START Exercise input
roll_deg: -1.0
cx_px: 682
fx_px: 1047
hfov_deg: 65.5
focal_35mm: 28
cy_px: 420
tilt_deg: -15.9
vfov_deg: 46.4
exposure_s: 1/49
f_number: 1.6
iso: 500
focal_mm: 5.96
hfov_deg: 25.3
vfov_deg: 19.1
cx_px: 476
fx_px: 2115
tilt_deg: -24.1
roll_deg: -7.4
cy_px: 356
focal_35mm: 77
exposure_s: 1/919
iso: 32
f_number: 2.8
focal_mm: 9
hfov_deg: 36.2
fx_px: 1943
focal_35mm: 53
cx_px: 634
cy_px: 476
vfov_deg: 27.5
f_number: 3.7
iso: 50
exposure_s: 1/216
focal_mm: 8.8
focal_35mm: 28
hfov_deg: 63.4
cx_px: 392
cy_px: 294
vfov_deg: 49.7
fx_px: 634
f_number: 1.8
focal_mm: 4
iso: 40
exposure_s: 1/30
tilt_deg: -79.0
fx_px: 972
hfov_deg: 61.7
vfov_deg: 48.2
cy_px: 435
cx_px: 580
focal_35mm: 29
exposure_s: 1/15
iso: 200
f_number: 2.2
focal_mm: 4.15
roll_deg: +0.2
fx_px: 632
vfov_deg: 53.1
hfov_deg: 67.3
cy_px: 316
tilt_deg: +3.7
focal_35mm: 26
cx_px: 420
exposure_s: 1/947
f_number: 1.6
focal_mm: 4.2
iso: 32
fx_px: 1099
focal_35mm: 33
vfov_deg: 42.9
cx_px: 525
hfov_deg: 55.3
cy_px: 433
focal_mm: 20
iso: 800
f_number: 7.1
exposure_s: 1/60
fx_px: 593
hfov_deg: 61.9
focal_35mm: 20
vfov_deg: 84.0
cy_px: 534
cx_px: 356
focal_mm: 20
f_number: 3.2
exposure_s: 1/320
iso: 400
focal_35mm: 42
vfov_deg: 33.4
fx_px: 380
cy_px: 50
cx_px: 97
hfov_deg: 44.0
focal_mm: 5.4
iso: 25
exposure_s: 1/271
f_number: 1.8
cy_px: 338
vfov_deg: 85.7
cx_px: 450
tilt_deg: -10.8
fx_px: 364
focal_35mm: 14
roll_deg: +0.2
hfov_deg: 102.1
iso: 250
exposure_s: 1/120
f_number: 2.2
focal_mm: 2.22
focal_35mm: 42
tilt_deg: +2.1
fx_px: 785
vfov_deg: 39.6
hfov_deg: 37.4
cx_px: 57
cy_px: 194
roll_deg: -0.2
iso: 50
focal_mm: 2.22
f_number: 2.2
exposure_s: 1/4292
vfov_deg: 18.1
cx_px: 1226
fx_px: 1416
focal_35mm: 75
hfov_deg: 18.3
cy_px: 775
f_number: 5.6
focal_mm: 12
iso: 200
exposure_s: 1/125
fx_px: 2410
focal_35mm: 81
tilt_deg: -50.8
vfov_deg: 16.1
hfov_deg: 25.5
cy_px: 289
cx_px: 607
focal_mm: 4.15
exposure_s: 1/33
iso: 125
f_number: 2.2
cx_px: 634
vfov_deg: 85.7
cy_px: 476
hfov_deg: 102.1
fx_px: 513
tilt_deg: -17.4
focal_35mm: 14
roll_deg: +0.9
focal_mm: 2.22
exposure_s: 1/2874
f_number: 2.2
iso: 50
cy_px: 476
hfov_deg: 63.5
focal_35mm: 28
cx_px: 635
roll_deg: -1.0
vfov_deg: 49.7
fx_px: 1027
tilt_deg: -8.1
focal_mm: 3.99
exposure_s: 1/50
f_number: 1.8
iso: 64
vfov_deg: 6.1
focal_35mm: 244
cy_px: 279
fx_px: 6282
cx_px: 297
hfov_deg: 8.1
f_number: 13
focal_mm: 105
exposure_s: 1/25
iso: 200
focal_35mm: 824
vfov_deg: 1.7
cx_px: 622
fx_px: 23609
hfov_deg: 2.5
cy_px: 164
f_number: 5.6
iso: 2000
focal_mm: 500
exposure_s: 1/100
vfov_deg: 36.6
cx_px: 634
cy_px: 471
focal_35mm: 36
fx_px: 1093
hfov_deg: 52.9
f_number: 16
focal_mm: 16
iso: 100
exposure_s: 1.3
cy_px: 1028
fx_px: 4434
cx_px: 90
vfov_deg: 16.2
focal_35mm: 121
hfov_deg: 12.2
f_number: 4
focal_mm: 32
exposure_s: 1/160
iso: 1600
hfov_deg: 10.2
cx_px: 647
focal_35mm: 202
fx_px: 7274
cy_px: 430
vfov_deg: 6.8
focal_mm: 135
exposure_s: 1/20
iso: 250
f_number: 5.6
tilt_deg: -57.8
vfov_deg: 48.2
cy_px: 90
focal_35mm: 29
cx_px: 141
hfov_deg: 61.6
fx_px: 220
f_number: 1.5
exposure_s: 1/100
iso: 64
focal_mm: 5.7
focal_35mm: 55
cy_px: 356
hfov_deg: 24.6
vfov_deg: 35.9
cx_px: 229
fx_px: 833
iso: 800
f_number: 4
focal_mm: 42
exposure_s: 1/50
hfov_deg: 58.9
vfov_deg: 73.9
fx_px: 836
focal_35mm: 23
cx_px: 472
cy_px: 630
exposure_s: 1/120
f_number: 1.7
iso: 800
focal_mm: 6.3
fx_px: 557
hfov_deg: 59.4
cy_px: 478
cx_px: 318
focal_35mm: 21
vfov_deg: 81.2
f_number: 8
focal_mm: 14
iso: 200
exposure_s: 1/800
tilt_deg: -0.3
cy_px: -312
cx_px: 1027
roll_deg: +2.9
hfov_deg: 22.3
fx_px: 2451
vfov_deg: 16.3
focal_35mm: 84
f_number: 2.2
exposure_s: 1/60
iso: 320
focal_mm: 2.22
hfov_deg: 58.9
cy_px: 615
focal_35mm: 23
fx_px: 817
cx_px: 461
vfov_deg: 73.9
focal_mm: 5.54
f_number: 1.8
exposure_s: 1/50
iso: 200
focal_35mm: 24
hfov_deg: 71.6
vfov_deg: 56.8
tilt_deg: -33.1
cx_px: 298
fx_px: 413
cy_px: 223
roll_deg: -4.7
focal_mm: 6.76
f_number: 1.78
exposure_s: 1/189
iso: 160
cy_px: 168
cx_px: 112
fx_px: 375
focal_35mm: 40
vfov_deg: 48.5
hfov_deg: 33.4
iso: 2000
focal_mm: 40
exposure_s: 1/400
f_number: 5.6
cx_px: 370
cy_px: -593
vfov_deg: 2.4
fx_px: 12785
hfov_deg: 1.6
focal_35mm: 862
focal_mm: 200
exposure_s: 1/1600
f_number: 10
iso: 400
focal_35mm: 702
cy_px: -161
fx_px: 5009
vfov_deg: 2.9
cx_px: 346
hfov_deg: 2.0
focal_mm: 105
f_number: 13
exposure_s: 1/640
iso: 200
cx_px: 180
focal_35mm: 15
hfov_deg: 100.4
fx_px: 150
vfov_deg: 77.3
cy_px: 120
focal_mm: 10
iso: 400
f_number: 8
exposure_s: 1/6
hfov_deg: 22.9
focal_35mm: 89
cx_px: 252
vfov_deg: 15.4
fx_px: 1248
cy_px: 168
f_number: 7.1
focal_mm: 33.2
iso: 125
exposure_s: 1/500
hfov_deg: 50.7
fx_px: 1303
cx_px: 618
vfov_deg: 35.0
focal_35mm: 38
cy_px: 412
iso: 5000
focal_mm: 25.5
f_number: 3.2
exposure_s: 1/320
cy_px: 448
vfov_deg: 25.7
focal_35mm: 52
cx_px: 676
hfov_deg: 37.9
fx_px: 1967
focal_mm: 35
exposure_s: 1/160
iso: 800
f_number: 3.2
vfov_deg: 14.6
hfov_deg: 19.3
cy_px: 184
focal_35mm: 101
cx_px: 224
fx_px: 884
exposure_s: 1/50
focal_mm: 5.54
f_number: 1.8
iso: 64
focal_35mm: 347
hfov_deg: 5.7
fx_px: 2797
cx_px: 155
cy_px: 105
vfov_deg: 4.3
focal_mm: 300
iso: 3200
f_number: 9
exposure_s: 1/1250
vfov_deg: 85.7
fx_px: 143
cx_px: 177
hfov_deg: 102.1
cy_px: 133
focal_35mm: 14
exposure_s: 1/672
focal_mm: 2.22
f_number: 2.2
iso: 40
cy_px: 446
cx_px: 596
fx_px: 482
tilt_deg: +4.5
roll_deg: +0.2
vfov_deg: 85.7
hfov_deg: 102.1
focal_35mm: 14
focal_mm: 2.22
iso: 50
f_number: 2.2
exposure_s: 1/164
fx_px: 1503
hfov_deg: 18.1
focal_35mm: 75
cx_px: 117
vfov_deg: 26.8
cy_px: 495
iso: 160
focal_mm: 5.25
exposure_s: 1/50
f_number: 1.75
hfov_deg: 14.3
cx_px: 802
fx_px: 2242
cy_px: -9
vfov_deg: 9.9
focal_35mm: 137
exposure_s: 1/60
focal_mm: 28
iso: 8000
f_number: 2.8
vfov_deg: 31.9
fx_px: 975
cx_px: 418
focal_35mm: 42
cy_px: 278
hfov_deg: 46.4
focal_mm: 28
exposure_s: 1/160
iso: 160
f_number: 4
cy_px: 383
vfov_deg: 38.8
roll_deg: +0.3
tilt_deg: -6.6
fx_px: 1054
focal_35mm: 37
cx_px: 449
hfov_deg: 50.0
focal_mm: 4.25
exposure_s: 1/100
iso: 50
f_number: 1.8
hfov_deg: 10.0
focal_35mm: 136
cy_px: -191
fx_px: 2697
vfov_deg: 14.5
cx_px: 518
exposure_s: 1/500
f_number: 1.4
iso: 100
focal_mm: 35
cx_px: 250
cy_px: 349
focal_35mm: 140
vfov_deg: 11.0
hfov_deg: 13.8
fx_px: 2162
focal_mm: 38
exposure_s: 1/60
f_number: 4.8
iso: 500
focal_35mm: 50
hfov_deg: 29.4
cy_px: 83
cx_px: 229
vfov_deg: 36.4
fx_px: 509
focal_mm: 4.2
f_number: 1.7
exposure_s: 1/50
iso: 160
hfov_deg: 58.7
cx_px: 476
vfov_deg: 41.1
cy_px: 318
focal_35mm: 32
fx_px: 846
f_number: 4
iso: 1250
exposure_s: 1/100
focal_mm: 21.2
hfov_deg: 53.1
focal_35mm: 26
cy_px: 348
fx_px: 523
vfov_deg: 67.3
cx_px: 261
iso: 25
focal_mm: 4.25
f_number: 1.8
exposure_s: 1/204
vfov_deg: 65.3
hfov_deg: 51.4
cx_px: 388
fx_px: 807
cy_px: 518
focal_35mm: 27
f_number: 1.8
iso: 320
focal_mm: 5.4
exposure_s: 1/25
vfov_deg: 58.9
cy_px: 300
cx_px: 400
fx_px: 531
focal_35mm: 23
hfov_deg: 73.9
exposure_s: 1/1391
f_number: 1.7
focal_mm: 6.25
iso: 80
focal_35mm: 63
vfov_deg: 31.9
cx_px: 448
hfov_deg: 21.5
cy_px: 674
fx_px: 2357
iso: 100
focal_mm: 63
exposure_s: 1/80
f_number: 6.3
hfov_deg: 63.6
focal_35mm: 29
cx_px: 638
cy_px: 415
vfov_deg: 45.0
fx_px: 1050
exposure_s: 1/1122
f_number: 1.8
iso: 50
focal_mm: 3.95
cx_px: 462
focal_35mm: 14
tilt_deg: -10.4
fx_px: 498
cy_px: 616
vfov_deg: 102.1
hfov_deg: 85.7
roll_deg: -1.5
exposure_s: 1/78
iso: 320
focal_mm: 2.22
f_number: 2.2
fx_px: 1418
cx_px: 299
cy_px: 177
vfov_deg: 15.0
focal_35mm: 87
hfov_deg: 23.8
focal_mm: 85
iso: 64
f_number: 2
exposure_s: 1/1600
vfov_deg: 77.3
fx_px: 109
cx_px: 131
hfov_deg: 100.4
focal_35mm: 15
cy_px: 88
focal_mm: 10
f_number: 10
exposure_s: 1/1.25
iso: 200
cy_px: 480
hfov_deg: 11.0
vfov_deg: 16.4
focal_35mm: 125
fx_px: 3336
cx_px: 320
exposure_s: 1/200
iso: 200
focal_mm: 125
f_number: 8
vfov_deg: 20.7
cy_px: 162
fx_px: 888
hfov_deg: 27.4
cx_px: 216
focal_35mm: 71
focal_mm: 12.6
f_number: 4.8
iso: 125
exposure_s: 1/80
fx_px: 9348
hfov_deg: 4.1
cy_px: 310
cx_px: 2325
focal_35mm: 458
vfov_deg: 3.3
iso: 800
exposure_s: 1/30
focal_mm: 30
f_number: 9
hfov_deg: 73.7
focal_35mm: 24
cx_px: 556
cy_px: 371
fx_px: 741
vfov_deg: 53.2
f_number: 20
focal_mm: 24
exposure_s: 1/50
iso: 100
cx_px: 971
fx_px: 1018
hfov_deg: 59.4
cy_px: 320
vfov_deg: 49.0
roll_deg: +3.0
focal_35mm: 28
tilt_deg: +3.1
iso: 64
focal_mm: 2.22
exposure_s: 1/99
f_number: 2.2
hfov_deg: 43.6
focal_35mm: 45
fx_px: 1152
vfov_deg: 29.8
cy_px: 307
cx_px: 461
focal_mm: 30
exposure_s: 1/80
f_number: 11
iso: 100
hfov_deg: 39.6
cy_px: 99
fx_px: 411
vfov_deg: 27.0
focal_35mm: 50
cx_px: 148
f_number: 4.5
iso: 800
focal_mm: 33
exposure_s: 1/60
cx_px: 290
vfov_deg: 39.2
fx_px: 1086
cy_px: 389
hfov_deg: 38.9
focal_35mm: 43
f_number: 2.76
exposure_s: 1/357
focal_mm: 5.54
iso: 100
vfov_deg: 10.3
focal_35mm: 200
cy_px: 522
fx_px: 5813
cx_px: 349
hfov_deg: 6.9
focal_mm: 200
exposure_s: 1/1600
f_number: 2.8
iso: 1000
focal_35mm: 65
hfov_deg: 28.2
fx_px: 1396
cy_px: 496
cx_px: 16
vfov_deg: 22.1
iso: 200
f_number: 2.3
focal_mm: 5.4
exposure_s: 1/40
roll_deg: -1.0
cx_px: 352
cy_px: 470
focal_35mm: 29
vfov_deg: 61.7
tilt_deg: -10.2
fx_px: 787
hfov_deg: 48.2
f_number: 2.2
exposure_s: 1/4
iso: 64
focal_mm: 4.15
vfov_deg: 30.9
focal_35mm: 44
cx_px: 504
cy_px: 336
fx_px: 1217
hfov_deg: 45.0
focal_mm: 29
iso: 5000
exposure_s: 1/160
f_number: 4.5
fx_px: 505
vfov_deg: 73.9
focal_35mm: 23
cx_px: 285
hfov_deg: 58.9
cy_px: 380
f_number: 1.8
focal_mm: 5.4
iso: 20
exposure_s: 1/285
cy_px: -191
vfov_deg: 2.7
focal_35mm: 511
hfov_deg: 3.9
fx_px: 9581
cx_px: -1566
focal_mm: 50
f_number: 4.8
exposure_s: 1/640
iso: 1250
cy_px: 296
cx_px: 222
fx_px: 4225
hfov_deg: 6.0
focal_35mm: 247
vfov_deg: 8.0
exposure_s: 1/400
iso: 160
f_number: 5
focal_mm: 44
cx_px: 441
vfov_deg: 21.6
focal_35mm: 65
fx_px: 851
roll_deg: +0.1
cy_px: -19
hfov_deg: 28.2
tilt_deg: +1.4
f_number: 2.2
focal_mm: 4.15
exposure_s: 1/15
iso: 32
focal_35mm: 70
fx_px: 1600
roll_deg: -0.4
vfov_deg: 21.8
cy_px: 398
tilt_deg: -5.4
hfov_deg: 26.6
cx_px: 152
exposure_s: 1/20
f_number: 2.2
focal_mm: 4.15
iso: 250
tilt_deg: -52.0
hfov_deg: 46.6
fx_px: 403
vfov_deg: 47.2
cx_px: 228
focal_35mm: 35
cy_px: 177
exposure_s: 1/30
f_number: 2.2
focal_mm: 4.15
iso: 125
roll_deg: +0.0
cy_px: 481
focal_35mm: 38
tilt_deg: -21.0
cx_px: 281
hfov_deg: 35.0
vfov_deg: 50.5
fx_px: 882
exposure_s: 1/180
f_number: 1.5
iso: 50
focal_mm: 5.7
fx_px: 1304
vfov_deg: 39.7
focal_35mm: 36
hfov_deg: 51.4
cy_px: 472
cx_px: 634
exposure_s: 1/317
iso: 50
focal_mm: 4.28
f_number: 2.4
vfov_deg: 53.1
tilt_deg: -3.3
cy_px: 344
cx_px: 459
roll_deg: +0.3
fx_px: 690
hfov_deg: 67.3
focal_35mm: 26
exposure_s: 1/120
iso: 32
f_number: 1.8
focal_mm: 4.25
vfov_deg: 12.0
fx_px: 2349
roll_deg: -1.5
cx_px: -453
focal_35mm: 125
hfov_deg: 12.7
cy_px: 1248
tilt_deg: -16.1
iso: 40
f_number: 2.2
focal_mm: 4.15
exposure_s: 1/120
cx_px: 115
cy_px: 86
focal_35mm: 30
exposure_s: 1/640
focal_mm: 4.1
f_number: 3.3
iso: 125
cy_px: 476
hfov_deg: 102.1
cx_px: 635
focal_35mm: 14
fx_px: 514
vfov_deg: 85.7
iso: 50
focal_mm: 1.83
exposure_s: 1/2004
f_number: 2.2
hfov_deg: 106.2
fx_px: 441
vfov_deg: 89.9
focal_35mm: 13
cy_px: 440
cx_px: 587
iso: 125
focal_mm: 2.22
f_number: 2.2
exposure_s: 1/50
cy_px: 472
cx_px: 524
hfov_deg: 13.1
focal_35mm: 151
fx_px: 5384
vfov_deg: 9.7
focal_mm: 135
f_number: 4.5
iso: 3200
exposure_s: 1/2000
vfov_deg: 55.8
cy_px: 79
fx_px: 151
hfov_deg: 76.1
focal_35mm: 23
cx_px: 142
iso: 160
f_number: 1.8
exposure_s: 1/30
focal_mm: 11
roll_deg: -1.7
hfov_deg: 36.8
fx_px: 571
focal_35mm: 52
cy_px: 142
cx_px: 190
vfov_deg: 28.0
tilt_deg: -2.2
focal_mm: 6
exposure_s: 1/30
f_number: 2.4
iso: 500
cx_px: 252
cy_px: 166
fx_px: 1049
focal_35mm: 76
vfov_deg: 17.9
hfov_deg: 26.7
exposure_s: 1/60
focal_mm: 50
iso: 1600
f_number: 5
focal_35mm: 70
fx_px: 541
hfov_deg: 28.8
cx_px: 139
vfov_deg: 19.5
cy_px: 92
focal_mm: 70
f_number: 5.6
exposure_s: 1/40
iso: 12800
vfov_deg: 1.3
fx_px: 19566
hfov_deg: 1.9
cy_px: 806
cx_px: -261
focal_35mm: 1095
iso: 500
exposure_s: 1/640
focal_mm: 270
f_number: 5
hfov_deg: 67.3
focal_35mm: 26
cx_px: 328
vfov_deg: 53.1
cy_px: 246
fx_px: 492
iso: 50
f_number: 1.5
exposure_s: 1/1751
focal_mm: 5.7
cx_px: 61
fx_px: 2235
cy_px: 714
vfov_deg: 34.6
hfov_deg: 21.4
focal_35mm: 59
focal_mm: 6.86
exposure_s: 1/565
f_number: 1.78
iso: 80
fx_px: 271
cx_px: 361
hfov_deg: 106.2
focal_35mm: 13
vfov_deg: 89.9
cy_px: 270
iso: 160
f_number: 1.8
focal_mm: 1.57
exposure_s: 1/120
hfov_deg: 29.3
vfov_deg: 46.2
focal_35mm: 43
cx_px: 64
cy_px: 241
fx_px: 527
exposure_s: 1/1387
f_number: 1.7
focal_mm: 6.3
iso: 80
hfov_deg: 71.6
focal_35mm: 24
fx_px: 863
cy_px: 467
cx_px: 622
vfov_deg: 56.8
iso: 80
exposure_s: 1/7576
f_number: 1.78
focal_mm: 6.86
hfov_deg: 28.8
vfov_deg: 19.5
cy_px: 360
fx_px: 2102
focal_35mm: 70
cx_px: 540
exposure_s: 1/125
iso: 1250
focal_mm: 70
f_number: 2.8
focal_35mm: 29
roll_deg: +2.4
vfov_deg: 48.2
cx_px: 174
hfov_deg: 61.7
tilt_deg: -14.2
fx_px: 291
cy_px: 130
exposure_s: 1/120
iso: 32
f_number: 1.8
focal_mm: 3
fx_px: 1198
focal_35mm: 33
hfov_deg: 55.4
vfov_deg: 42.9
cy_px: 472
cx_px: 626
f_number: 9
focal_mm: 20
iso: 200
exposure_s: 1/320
END Exercise input
What the exercise asks — Print exactly the lines above, between the one holding "vfov_deg: 20.7" and the one holding "exposure_s: 1/285", inclusive, and nothing besides.

Output —
vfov_deg: 20.7
cy_px: 162
fx_px: 888
hfov_deg: 27.4
cx_px: 216
focal_35mm: 71
focal_mm: 12.6
f_number: 4.8
iso: 125
exposure_s: 1/80
fx_px: 9348
hfov_deg: 4.1
cy_px: 310
cx_px: 2325
focal_35mm: 458
vfov_deg: 3.3
iso: 800
exposure_s: 1/30
focal_mm: 30
f_number: 9
hfov_deg: 73.7
focal_35mm: 24
cx_px: 556
cy_px: 371
fx_px: 741
vfov_deg: 53.2
f_number: 20
focal_mm: 24
exposure_s: 1/50
iso: 100
cx_px: 971
fx_px: 1018
hfov_deg: 59.4
cy_px: 320
vfov_deg: 49.0
roll_deg: +3.0
focal_35mm: 28
tilt_deg: +3.1
iso: 64
focal_mm: 2.22
exposure_s: 1/99
f_number: 2.2
hfov_deg: 43.6
focal_35mm: 45
fx_px: 1152
vfov_deg: 29.8
cy_px: 307
cx_px: 461
focal_mm: 30
exposure_s: 1/80
f_number: 11
iso: 100
hfov_deg: 39.6
cy_px: 99
fx_px: 411
vfov_deg: 27.0
focal_35mm: 50
cx_px: 148
f_number: 4.5
iso: 800
focal_mm: 33
exposure_s: 1/60
cx_px: 290
vfov_deg: 39.2
fx_px: 1086
cy_px: 389
hfov_deg: 38.9
focal_35mm: 43
f_number: 2.76
exposure_s: 1/357
focal_mm: 5.54
iso: 100
vfov_deg: 10.3
focal_35mm: 200
cy_px: 522
fx_px: 5813
cx_px: 349
hfov_deg: 6.9
focal_mm: 200
exposure_s: 1/1600
f_number: 2.8
iso: 1000
focal_35mm: 65
hfov_deg: 28.2
fx_px: 1396
cy_px: 496
cx_px: 16
vfov_deg: 22.1
iso: 200
f_number: 2.3
focal_mm: 5.4
exposure_s: 1/40
roll_deg: -1.0
cx_px: 352
cy_px: 470
focal_35mm: 29
vfov_deg: 61.7
tilt_deg: -10.2
fx_px: 787
hfov_deg: 48.2
f_number: 2.2
exposure_s: 1/4
iso: 64
focal_mm: 4.15
vfov_deg: 30.9
focal_35mm: 44
cx_px: 504
cy_px: 336
fx_px: 1217
hfov_deg: 45.0
focal_mm: 29
iso: 5000
exposure_s: 1/160
f_number: 4.5
fx_px: 505
vfov_deg: 73.9
focal_35mm: 23
cx_px: 285
hfov_deg: 58.9
cy_px: 380
f_number: 1.8
focal_mm: 5.4
iso: 20
exposure_s: 1/285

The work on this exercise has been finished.